Active learning in this Repository -Implementation details:

  • Similarity method

  • Custom classifier (which supports adding Extra class on the fly)

  • Explanation for the classification results using *LIME

This Repository consists of Dashboard made up of Dash & plotly for user Annotation, which is used to train the learning algorithm actively.

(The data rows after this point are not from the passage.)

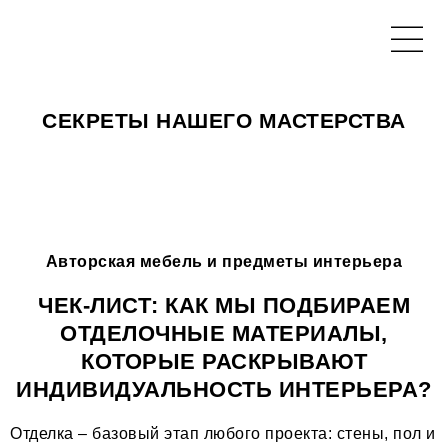
СЕКРЕТЫ НАШЕГО МАСТЕРСТВА
Авторская мебель и предметы интерьера
ЧЕК-ЛИСТ: КАК МЫ ПОДБИРАЕМ
ОТДЕЛОЧНЫЕ МАТЕРИАЛЫ,
КОТОРЫЕ РАСКРЫВАЮТ
ИНДИВИДУАЛЬНОСТЬ ИНТЕРЬЕРА
?
Отделка – базовый этап любого проекта: стены, пол и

Steps taken to convert Unlabeled text data to labeled data in this demo are :

  • Load the Text data
  • Enter the sentence from the loaded text file
  • By using Similarity methods such as Cosine similarity , the system shows Similar text contents to the user .(Unsupervised)
  • Human Annotator (Oracle) needs to annotate the class label for this similar text contents which will be saved and learned on the fly
  • Custom Classifier (here KNN written from scratch) are used to learn the class label to Text content mapping . (KNN are used here because of its flexibility to add New class to already trained model) For example : if you train a classifier with two class,then if you have a new data for Third class, no need to train the model from scratch, just add the class to the lookup table in KNN classifier,Since KNN is distance or similarity based approach it chooses the relevant class based on the nearest neigbhours .

Dashboard Interfaces:

Loading the Dataset (Twitter tweets)

Dataset loading interface

Similarity Methods to get relevant Tweets in the dataset

similar tweets

Prepare Training dataset

prepare training data

Training Data Overview

view the training data

Training Interface

train

RoadMap:

  • Try Different state of Art transformers such as ULMFIT (which is trained on entire Wikipedia ),ELMO ,BERT.
  • Try Neural Network based Approach to add New Class to the already trained model .
  • Integerate with Shap Interpretation as well to explain the Predictions to the User.